Indeed, Adams was the ultimate realist, committed to “stubborn facts.” He challenged every American dream and myth, especially the belief that all men are created equal. He believed that we were all born unequal, and that education could not do much about the inherent differences among people. He didn't know about genes and DNA, but he certainly was convinced that nature, not nurture, was what mattered most. He told Jefferson that he had visited a foundlings’ hospital in France and had observed babies who were only four days old and was struck by the great inequalities among them. Some were ugly, others beautiful; some were stupid, others smart. “They were all born to equal rights, but to very different fortunes; to very different success and influence in life.”
Society, he said, was inherently unequal, and unlike Jefferson he believed that the aristocrats who would inevitably rise to the top in republican America would not necessarily be the best and wisest men. They were more apt to be the richest, the most attractive, the most ambitious, and the wiliest.
In contrast to Jefferson, Adams did not disparage big government, but he did fear the unrestrained power of government. No one contributed more to America’s checks and balances and separation of powers than Adams. He singlehandedly created the limited veto power granted to America’s executives.
Adams had little confidence in democracy and the virtue of people, and consequently he was willing to borrow some of the elements of the English monarchy to offset the populism of American republicanism. He thought that sooner or later America’s elections would become so partisan and so corrupt that we would have to turn to having officeholders serve for life; eventually, he said, we would have to follow the example of England and make the president and the senate hereditary.

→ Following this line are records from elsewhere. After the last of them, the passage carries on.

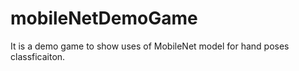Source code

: # mobileNetDemoGame
It is a demo game to show uses of MobileNet model for hand poses classficaiton.
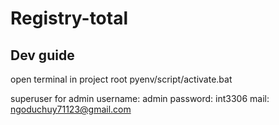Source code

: # Registry-total

Dev guide
---------
open terminal in project root
    pyenv/script/activate.bat

superuser for admin
    username: admin
    password: int3306
    mail: ngoduchuy71123@gmail.com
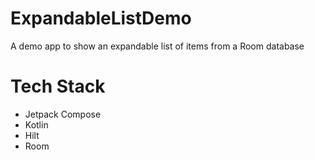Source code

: # ExpandableListDemo
 A demo app to show an expandable list of items from a Room database

# Tech Stack
- Jetpack Compose
- Kotlin
- Hilt
- Room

Despite these obvious differences between the two political opponents, however, there were memories of their earlier friendship that ultimately made their reconciliation possible. In 1812 Dr. Benjamin Rush, appealing to their collaboration in 1775-1776, helped to bring the two men together. Over the next fourteen years Adams and Jefferson exchanged over a hundred and fifty letters, with Adams writing three times as many as Jefferson. Jefferson made the reconciliation work. His characteristic courtesy and politeness, his aversion to any sort of confrontation, saved the relationship.
Although James Madison could never understand what his closest friend Jefferson saw in Adams, Jefferson realized that Adams was a man of “rigorous honesty” and realistic judgment. Jefferson claimed that once one broke through Adams’s crusty surface, the irascible Yankee was as warm and amiable as a person could be. Jefferson tolerated better than most Adams's facetious and ribbing manner. In 1815 with the Bourbons back on the throne of France Adams couldn't help teasing Jefferson: What do you think of the French Revolution now, Mr. Jefferson? Jefferson, polite as always, suffered all this razzing in good humor.
The two men valued their correspondence too much to endanger it, and thus they tended to avoid controversial topics, especially slavery. But in their exchange of letters the two men came to realize that they both equally and deeply loved their country. They knew that their combination of idealism and realism had helped create the country, and that realization was enough to make possible the revival of their friendship. It helped that they had a common enemy in Alexander Hamilton.